Sunday, April 18, 2010

Governments prowl for more revenue

Governments much prefer to acquire their revenue like thieves in the night. And like smart thieves, they take care to leave evidence implicating some other party or class. Inflation is the classic method of underhanded theft, but printing too much money has been known to hurt even the printers. A variation on the invisible tax approach is raising tax rates on the rich. Because most people aren't rich and never will be, they don't care. But one can only shake so much money from a piggy bank, even if it is a big one, and when that source dries up government can move down the line to anyone with a dime in his pocket. Democracies have always wrapped their arms around the poor, but if they start squeezing the game is over. So what can a rapacious government get away with in today's world?

Enter the Value-Added Tax (VAT). Vedran Vuk writes:
VAT works like a backdoor sales tax. Essentially, every time a producer of goods purchases raw materials, he must pay a percentage tax. When the producer sells his goods to a wholesaler, the wholesaler pays another percentage.

It sounds bad already, but here’s the worst part. Each company down the supply chain gets a tax discount based on the next company’s tax payment. Through this method, every firm in the chain has an incentive to make sure that the next one pays the full amount. If they don’t, then your company is left holding the bag.

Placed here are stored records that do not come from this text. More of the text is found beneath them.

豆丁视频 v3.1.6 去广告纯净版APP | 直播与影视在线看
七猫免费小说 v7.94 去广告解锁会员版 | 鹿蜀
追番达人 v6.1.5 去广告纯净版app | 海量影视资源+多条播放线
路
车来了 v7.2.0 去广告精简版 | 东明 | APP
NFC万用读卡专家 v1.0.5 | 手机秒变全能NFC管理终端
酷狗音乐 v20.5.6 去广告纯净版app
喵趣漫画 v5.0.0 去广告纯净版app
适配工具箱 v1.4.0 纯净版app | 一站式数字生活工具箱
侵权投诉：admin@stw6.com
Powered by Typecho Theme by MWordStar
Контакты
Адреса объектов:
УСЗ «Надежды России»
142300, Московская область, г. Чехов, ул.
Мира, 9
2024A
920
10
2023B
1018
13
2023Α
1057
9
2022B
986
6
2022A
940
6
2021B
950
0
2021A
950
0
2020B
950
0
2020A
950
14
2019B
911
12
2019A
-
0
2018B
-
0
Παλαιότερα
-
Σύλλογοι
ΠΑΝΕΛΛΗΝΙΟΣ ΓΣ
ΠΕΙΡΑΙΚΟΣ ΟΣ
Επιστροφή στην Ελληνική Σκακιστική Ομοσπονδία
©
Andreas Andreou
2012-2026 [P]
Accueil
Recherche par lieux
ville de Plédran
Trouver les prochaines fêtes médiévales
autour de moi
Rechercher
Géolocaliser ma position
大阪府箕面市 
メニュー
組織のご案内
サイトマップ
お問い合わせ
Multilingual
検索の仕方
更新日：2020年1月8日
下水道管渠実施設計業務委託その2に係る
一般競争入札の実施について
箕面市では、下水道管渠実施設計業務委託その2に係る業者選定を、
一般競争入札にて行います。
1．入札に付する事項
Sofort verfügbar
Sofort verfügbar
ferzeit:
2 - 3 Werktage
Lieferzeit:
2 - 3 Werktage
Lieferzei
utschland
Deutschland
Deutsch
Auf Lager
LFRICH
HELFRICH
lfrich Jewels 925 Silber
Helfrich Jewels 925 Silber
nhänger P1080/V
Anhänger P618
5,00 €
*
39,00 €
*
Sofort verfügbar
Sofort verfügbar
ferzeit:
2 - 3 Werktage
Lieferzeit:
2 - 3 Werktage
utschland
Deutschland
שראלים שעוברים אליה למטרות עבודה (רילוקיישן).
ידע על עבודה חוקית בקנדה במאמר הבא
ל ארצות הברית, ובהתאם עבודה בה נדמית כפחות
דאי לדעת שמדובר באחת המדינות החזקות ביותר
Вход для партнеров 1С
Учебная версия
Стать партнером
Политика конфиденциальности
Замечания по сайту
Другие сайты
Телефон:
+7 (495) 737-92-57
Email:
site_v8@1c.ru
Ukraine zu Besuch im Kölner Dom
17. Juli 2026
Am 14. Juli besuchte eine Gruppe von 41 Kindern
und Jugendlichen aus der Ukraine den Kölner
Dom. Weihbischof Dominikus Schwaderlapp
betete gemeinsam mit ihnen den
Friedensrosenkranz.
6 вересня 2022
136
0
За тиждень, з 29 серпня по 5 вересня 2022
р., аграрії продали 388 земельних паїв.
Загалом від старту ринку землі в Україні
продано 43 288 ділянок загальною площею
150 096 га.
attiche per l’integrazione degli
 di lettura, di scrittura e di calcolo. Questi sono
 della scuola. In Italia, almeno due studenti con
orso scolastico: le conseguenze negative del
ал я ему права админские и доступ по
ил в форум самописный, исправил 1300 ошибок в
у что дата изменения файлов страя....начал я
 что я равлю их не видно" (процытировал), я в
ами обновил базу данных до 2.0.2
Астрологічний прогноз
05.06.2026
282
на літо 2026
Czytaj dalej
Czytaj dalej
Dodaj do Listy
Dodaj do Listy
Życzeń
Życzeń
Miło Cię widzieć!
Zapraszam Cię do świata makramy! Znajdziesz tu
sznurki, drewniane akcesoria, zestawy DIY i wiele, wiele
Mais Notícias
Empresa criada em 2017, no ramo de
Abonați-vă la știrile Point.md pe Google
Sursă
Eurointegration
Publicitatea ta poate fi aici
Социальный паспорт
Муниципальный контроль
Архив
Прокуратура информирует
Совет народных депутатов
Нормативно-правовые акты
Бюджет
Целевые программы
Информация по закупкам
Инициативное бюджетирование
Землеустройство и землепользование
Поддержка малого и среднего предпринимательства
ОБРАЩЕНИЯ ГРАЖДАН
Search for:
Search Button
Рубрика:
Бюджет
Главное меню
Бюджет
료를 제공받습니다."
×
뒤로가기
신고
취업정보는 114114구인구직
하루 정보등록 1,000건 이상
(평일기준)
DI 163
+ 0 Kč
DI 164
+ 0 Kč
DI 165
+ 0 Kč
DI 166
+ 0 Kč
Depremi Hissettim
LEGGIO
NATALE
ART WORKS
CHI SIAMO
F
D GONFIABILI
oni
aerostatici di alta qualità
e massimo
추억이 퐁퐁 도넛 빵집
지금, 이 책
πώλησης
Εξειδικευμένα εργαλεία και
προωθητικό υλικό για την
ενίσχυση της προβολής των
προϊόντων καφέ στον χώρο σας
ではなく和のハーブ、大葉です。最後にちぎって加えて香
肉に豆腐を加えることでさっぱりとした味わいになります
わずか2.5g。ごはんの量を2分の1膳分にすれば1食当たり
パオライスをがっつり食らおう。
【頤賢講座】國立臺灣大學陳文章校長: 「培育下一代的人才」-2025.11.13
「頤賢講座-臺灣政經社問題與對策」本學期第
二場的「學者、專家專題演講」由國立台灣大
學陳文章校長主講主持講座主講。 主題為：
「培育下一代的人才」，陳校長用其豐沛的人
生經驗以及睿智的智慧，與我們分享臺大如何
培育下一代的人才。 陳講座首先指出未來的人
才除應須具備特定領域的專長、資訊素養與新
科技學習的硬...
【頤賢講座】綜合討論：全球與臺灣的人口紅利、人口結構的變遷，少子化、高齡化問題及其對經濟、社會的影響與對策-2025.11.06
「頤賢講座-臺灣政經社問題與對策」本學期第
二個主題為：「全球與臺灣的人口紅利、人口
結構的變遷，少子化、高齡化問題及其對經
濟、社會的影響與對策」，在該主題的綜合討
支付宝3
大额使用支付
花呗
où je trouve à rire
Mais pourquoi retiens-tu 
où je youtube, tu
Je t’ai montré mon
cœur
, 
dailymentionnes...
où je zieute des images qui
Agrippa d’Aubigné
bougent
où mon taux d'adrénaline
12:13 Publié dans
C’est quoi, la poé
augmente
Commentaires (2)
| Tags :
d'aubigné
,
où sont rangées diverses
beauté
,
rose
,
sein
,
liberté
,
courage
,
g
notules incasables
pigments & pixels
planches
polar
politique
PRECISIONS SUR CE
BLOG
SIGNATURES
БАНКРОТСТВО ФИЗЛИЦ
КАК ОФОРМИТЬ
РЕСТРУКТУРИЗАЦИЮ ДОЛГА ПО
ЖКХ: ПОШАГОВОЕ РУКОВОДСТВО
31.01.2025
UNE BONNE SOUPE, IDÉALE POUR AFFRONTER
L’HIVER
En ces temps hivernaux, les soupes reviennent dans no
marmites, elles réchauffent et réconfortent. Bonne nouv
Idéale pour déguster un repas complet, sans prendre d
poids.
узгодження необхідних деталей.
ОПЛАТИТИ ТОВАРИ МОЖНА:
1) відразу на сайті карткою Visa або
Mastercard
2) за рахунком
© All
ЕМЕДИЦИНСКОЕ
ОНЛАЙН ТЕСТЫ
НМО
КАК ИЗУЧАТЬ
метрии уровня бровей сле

In other words, the VAT makes every businessman an agent of the IRS. In the end, the higher cost of goods is passed down to consumers. However, unlike sales taxes, consumers will never see the bill directly on their receipts. This makes VAT far more politically efficient and insidious.
Libertarians are quick to point out that government doesn't work, but clearly it does -- for the government. The twentieth century in the U.S. saw the advent of central banking and the withholding tax, two Machiavellian methods of taking Joe's money without getting Joe to rebel. Will he put up with the VAT too?